→ **THE TASK**
Return a copy of every line in the data below that contains "tools".

Data records
⟨

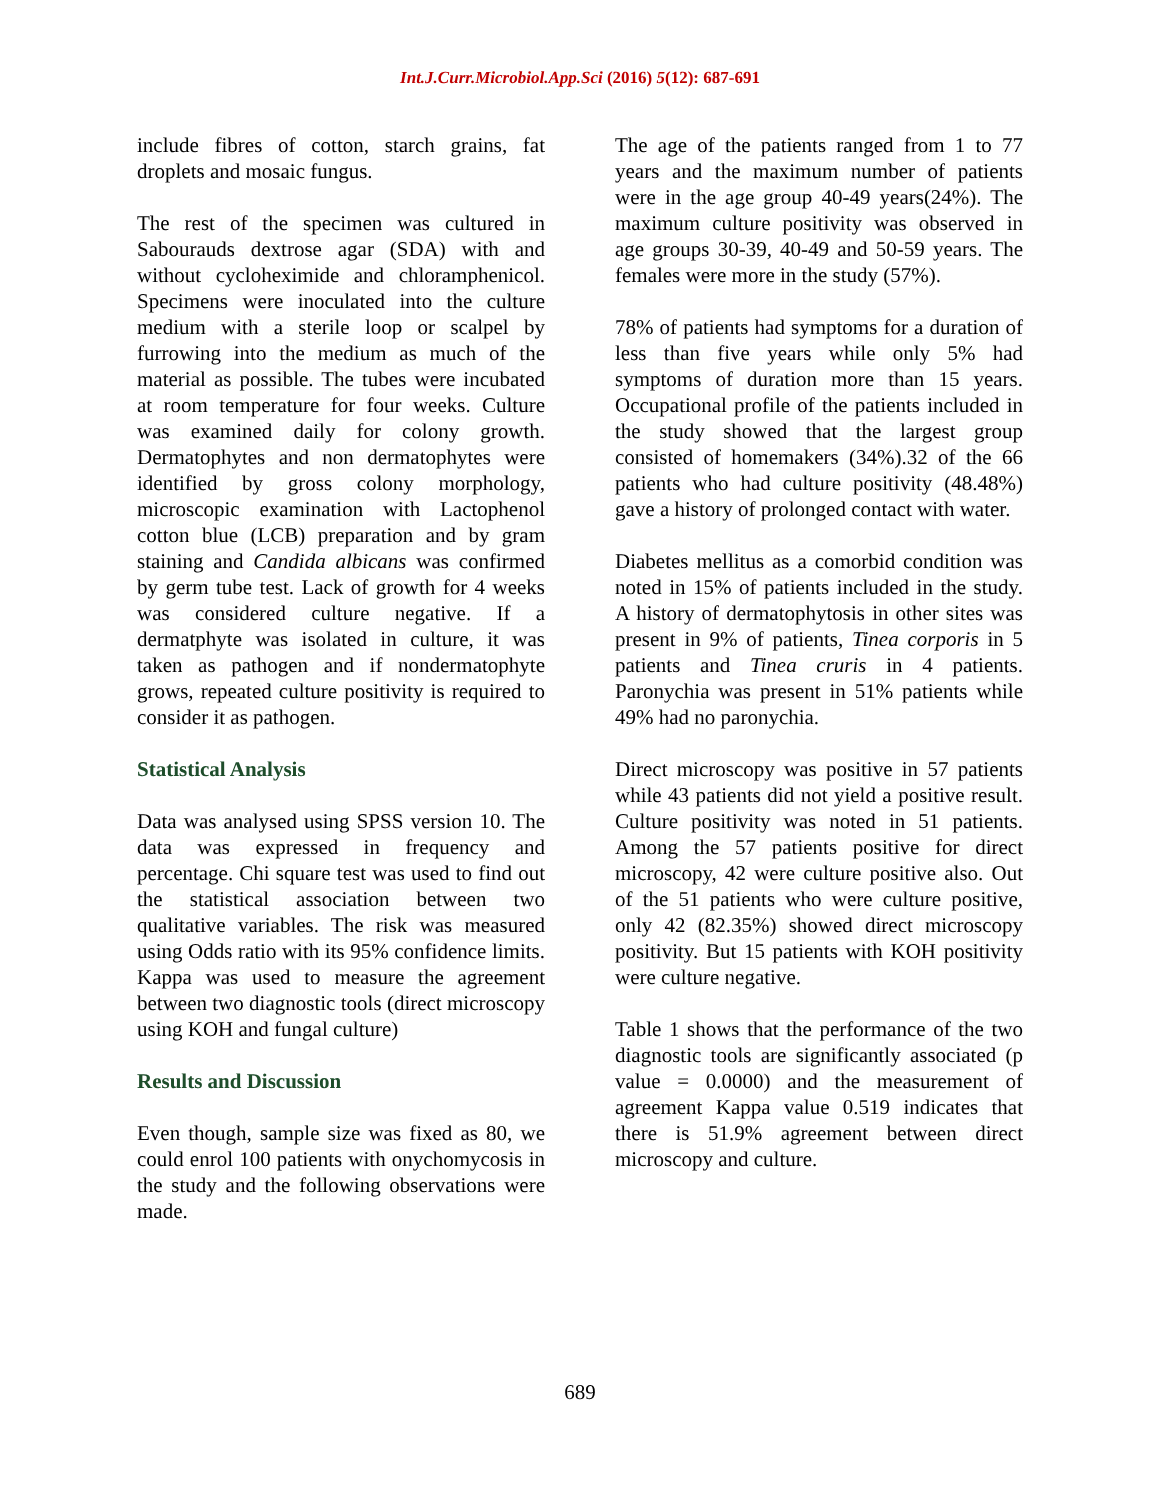Int.J.Curr.Microbiol.App.Sci (2016) 5(12): 687-691
include fibres of cotton, starch grains, fat droplets and mosaic fungus.
The rest of the specimen was cultured in Sabourauds dextrose agar (SDA) with and without cycloheximide and chloramphenicol. Specimens were inoculated into the culture medium with a sterile loop or scalpel by furrowing into the medium as much of the material as possible. The tubes were incubated at room temperature for four weeks. Culture was examined daily for colony growth. Dermatophytes and non dermatophytes were identified by gross colony morphology, microscopic examination with Lactophenol cotton blue (LCB) preparation and by gram staining and Candida albicans was confirmed by germ tube test. Lack of growth for 4 weeks was considered culture negative. If a dermatphyte was isolated in culture, it was taken as pathogen and if nondermatophyte grows, repeated culture positivity is required to consider it as pathogen.
Statistical Analysis
Data was analysed using SPSS version 10. The data was expressed in frequency and percentage. Chi square test was used to find out the statistical association between two qualitative variables. The risk was measured using Odds ratio with its 95% confidence limits. Kappa was used to measure the agreement between two diagnostic tools (direct microscopy using KOH and fungal culture)
Results and Discussion
Even though, sample size was fixed as 80, we could enrol 100 patients with onychomycosis in the study and the following observations were made.
The age of the patients ranged from 1 to 77 years and the maximum number of patients were in the age group 40-49 years(24%). The maximum culture positivity was observed in age groups 30-39, 40-49 and 50-59 years. The females were more in the study (57%).
78% of patients had symptoms for a duration of less than five years while only 5% had symptoms of duration more than 15 years. Occupational profile of the patients included in the study showed that the largest group consisted of homemakers (34%).32 of the 66 patients who had culture positivity (48.48%) gave a history of prolonged contact with water.
Diabetes mellitus as a comorbid condition was noted in 15% of patients included in the study. A history of dermatophytosis in other sites was present in 9% of patients, Tinea corporis in 5 patients and Tinea cruris in 4 patients. Paronychia was present in 51% patients while 49% had no paronychia.
Direct microscopy was positive in 57 patients while 43 patients did not yield a positive result. Culture positivity was noted in 51 patients. Among the 57 patients positive for direct microscopy, 42 were culture positive also. Out of the 51 patients who were culture positive, only 42 (82.35%) showed direct microscopy positivity. But 15 patients with KOH positivity were culture negative.
Table 1 shows that the performance of the two diagnostic tools are significantly associated (p value = 0.0000) and the measurement of agreement Kappa value 0.519 indicates that there is 51.9% agreement between direct microscopy and culture.
689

⟩

→ **WRITTEN ANSWER**
Data was analysed using SPSS version 10. The data was expressed in frequency and percentage. Chi square test was used to find out the statistical association between two qualitative variables. The risk was measured using Odds ratio with its 95% confidence limits. Kappa was used to measure the agreement between two diagnostic tools (direct microscopy using KOH and fungal culture)
Table 1 shows that the performance of the two diagnostic tools are significantly associated (p value = 0.0000) and the measurement of agreement Kappa value 0.519 indicates that there is 51.9% agreement between direct microscopy and culture.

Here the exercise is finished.